If a line in the listing below includes the word "lines", pick it out.

## DATA SHOWN
***

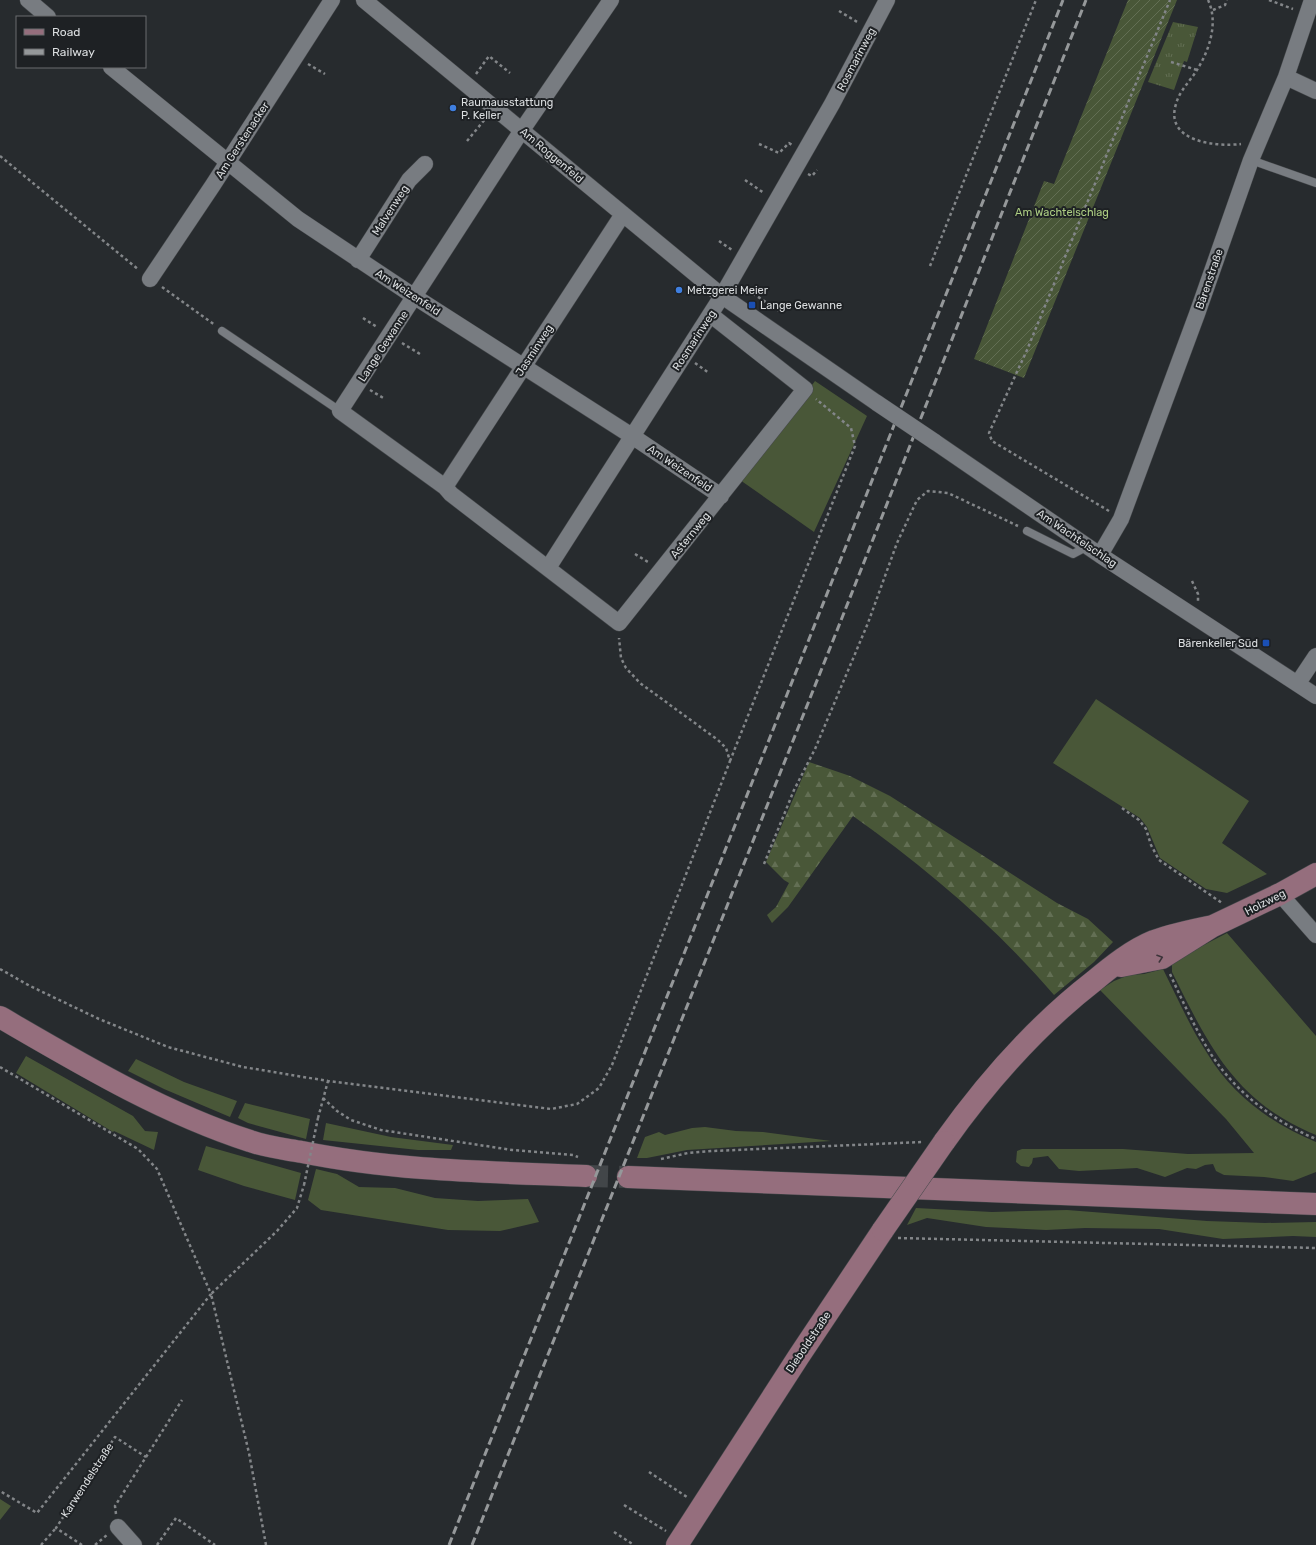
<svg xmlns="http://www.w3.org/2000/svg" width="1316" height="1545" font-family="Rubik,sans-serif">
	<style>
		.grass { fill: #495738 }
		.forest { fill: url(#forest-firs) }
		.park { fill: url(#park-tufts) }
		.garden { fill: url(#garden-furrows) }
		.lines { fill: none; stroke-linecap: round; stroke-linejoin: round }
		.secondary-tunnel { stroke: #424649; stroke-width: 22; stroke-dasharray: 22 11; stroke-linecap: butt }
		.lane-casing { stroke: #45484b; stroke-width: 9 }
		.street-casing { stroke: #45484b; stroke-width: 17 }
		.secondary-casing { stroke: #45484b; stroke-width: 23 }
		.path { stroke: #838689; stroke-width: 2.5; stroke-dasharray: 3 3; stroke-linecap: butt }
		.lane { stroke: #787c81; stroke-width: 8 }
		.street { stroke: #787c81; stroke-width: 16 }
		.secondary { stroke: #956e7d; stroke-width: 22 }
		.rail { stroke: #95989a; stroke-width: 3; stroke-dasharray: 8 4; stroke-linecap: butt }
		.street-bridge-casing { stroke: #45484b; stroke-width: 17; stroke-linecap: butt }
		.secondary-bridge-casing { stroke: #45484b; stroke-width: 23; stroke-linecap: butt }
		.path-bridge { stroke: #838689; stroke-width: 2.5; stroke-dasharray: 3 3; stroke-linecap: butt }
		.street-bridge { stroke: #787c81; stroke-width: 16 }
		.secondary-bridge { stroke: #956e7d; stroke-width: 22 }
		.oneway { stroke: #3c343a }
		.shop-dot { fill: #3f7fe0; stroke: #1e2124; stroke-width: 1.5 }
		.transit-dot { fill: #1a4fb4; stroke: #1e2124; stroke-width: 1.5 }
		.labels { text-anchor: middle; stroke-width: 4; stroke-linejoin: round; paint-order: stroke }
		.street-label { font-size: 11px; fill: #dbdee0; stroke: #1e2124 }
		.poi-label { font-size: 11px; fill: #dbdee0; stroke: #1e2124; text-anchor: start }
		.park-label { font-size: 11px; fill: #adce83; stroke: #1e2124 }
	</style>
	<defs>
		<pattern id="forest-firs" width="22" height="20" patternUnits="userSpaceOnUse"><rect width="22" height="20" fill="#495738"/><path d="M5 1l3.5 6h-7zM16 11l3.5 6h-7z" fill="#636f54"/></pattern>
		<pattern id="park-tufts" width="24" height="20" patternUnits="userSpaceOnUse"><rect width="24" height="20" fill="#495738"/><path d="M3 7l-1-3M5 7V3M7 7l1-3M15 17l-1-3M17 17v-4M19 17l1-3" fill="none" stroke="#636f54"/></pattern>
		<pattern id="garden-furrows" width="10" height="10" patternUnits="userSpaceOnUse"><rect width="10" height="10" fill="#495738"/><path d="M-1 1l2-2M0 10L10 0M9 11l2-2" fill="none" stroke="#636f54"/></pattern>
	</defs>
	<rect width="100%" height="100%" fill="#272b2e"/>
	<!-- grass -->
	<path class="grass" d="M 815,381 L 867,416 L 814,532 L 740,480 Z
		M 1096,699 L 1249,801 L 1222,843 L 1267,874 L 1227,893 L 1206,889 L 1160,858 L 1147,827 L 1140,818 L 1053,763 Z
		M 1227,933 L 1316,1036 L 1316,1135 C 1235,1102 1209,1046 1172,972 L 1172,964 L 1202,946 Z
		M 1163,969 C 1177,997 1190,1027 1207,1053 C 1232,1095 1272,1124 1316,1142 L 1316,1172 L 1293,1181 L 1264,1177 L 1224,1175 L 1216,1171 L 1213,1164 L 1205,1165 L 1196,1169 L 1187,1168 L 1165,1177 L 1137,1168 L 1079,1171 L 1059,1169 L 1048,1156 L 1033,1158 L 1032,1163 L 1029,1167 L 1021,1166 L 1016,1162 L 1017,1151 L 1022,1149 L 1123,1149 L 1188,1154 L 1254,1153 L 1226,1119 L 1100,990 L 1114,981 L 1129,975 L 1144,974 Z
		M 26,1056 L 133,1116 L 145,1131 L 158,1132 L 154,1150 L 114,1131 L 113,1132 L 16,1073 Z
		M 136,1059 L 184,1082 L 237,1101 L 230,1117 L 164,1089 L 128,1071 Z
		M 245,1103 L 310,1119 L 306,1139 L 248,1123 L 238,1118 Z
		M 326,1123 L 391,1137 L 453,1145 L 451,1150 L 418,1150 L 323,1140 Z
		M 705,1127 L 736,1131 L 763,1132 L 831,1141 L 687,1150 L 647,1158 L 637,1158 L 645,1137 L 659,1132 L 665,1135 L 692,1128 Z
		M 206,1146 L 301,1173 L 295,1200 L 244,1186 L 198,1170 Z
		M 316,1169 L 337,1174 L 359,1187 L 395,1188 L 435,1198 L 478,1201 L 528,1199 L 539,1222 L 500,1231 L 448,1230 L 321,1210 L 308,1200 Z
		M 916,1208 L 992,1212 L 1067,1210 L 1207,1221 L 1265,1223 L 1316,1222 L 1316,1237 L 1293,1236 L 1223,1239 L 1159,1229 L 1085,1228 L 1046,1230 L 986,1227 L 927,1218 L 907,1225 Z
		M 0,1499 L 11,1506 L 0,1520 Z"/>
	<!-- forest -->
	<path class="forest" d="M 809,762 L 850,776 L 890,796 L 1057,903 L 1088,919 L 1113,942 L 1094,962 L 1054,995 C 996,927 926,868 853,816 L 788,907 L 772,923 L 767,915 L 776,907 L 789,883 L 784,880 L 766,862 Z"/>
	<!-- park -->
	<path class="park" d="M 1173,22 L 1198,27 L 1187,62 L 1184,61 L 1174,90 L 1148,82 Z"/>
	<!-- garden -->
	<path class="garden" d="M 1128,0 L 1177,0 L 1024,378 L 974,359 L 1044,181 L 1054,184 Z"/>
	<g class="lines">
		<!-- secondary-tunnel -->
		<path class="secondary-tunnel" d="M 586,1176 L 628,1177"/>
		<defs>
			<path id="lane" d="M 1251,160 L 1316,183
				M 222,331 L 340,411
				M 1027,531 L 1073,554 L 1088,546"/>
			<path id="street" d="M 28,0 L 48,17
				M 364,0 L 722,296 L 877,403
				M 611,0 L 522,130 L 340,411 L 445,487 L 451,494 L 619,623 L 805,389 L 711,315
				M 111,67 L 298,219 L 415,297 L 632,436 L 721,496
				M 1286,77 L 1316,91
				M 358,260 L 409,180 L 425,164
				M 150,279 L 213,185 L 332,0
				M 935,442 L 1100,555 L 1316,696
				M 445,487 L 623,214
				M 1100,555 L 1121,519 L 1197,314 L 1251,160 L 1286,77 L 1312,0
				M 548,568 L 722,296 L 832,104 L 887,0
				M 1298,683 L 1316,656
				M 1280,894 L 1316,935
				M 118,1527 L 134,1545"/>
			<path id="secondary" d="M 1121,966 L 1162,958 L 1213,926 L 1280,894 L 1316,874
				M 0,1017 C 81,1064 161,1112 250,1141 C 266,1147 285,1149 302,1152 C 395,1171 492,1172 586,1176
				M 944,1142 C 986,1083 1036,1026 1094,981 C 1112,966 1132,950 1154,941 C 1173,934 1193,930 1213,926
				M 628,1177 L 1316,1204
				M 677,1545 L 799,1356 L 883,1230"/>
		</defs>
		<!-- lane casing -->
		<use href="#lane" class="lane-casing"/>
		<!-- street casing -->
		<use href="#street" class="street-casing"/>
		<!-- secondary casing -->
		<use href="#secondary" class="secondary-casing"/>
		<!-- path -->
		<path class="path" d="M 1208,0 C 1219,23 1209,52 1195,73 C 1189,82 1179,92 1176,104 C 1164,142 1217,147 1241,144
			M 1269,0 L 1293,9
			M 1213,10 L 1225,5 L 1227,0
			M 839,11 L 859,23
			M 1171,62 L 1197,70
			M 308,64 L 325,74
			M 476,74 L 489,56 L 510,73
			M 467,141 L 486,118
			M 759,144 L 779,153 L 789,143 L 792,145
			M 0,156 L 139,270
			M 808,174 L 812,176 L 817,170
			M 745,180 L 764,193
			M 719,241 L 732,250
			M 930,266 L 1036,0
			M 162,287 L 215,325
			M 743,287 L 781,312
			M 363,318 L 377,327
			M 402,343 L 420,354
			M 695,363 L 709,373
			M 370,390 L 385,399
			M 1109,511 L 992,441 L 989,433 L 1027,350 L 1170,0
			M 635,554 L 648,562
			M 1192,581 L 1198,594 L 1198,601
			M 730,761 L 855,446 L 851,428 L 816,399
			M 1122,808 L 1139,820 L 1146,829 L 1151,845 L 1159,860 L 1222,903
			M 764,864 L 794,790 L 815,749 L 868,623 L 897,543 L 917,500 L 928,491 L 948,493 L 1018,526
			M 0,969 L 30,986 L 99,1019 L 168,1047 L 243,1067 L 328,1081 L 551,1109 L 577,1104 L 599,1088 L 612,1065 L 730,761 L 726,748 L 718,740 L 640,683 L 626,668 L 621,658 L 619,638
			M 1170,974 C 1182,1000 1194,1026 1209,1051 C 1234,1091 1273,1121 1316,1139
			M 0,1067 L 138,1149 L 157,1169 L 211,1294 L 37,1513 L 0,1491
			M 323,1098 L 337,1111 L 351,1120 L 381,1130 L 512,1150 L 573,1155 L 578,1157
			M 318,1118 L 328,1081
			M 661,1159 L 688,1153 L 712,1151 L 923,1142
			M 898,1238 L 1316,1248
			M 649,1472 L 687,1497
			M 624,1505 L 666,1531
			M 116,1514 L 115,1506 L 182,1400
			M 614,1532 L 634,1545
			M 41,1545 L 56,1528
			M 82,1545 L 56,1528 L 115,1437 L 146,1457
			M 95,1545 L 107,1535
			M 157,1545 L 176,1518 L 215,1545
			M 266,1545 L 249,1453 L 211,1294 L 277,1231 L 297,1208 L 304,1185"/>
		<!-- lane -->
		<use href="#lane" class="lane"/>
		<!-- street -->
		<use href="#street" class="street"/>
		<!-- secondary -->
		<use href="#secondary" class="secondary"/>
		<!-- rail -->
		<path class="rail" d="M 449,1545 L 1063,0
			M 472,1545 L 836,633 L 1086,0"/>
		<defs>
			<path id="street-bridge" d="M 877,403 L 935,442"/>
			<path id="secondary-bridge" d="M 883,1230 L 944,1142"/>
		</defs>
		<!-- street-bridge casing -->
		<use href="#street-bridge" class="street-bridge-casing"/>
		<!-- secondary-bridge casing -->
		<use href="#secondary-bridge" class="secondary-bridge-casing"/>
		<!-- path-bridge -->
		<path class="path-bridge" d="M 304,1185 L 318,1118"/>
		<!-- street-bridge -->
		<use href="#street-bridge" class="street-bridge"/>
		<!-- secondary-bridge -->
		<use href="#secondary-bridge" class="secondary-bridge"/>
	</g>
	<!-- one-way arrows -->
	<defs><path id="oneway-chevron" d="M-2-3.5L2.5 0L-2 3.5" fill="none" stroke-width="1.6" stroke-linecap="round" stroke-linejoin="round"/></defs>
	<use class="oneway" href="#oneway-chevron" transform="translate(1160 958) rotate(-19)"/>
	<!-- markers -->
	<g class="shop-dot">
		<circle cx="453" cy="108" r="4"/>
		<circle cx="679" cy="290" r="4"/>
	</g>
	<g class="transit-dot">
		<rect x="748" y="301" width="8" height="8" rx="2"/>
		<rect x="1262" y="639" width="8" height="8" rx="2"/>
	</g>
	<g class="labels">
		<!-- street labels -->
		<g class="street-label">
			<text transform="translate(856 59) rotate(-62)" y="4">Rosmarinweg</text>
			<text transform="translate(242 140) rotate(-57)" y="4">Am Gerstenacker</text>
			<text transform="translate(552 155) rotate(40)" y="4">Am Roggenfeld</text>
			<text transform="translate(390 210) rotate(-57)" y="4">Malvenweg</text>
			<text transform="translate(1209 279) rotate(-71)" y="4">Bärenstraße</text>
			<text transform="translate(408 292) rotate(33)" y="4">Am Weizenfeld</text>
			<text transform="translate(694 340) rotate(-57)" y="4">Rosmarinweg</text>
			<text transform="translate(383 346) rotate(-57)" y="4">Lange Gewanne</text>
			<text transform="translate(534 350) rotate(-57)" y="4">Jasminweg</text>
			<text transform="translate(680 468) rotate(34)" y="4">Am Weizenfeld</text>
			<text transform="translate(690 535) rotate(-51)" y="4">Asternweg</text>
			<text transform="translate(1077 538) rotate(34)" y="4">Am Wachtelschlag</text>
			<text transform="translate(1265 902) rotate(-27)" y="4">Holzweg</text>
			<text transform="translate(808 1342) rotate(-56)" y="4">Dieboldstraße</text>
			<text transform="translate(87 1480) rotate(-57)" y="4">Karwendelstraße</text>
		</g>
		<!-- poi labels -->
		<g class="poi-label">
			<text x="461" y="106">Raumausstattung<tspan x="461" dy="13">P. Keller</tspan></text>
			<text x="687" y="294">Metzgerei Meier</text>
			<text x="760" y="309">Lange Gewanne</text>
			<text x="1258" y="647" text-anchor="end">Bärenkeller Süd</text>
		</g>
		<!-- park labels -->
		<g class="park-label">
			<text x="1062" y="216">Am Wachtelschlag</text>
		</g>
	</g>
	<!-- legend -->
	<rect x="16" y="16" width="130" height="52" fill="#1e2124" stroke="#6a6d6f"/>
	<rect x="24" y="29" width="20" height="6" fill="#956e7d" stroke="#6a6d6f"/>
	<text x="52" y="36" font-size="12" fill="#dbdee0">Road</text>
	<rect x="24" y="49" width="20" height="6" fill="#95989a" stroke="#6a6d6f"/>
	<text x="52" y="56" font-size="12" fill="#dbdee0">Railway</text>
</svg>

***

## FINISHED EXERCISE
		.lines { fill: none; stroke-linecap: round; stroke-linejoin: round }
	<g class="lines">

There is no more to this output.